Mesmo quem está em início de jornada – por exemplo, quem começou a atuar como autônomo recentemente – pode se beneficiar de uma primeira declaração, ainda que simples. Em muitos casos, o documento será exigido quando o cliente buscar financiamentos mais robustos, como a compra do primeiro apartamento.
Você pode conferir como fazer uma declaração mesmo não sendo obrigado aqui.
Papel da declaração para quem já financia um imóvel
Tadeu também explica que a declaração do Imposto de Renda também é relevante para quem já contratou um financiamento imobiliário.

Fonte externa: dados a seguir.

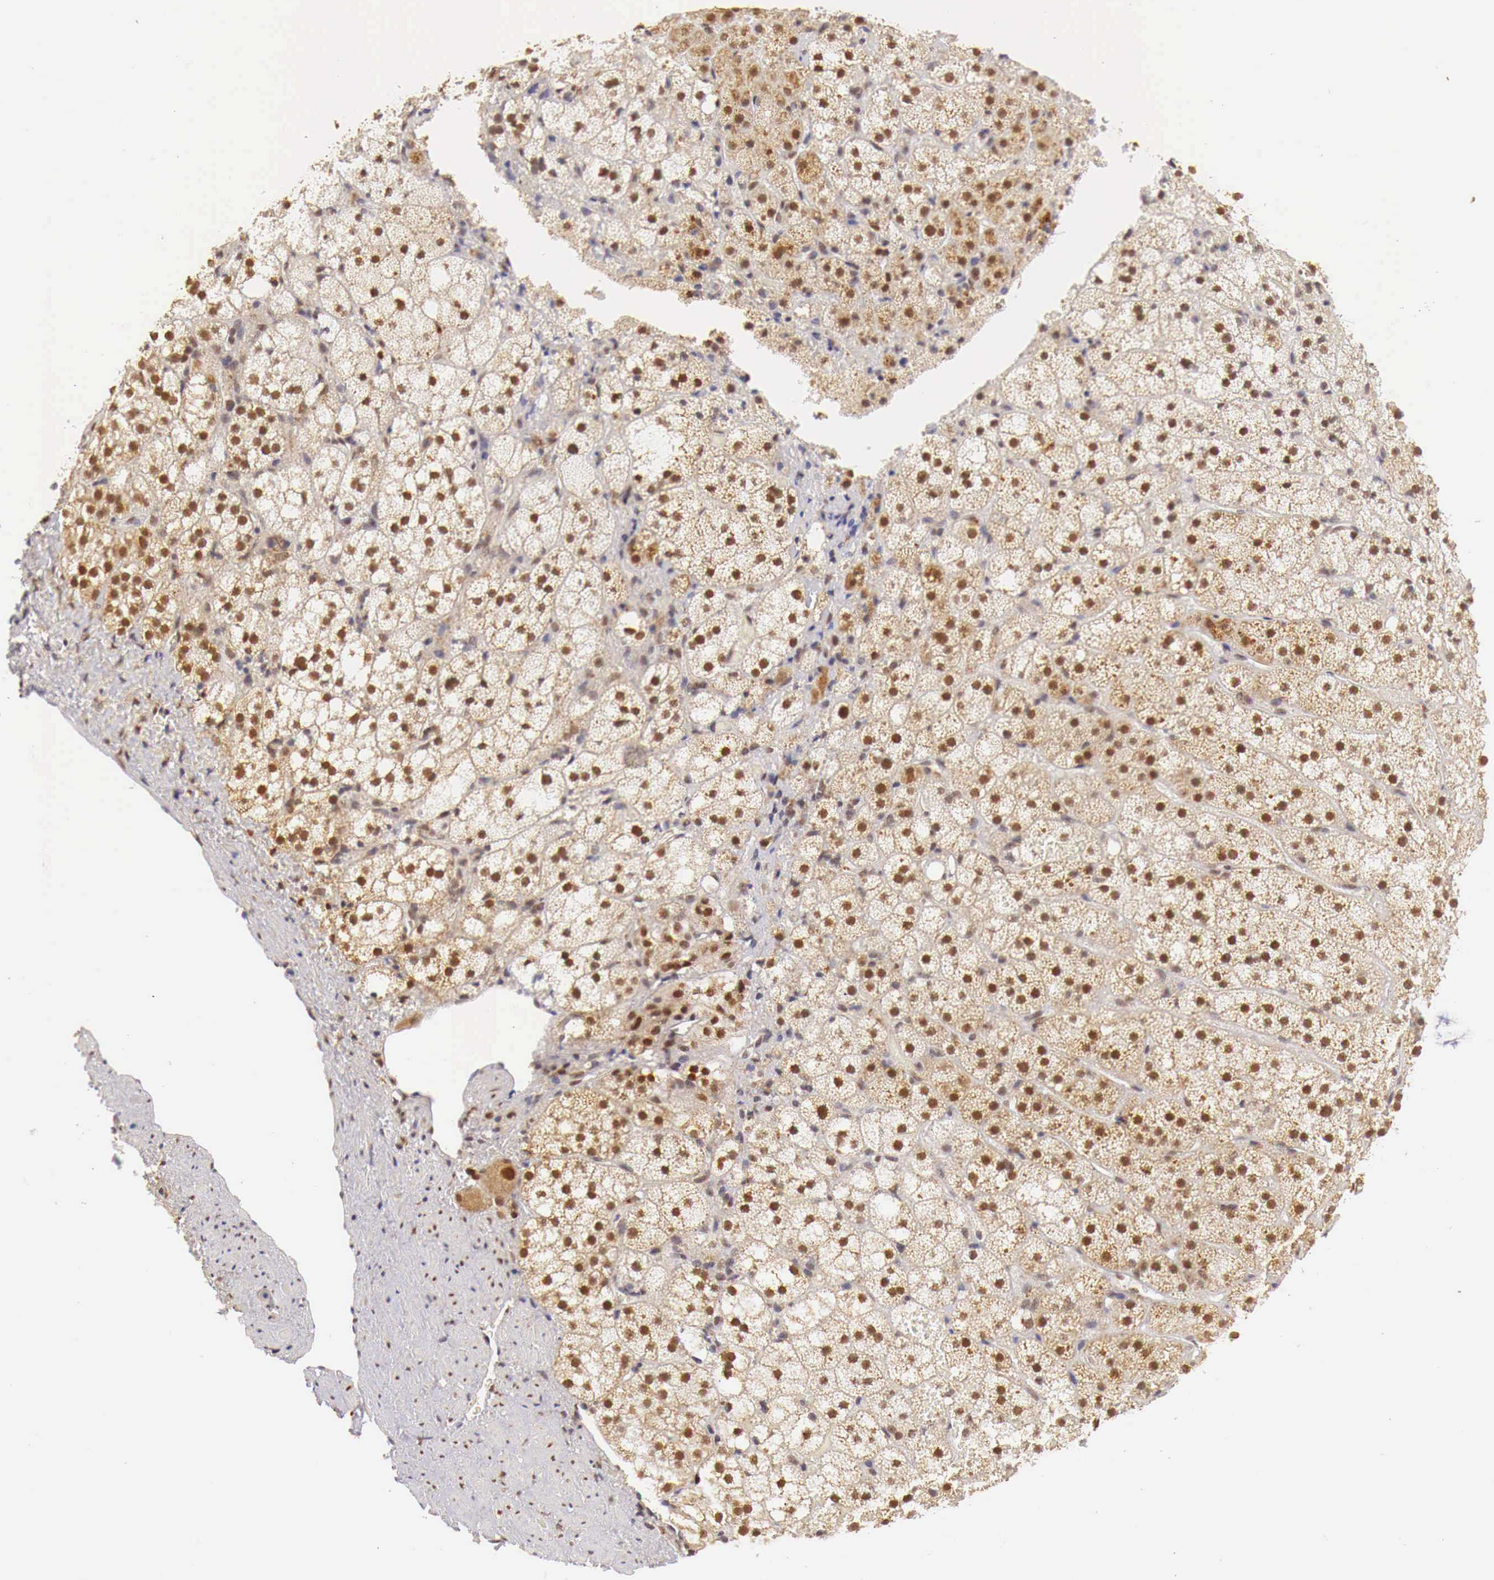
{"staining": {"intensity": "moderate", "quantity": ">75%", "location": "cytoplasmic/membranous,nuclear"}, "tissue": "adrenal gland", "cell_type": "Glandular cells", "image_type": "normal", "snomed": [{"axis": "morphology", "description": "Normal tissue, NOS"}, {"axis": "topography", "description": "Adrenal gland"}], "caption": "Moderate cytoplasmic/membranous,nuclear positivity for a protein is seen in approximately >75% of glandular cells of unremarkable adrenal gland using immunohistochemistry.", "gene": "GPKOW", "patient": {"sex": "male", "age": 53}}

Ao informar o imóvel na ficha de “Bens e Direitos”, o contribuinte registra, ano a ano, o valor efetivamente pago até o fim do ano-base, e não o valor total do imóvel ou do contrato.
Essa forma de declarar permite acompanhar a construção gradual do patrimônio e deixar claro, perante o Fisco e futuras análises de crédito, qual parte do bem já foi de fato quitada. Para o autônomo, que muitas vezes depende desse histórico em renegociações, novas linhas de crédito ou trocas de imóvel, a organização desses dados é um diferencial.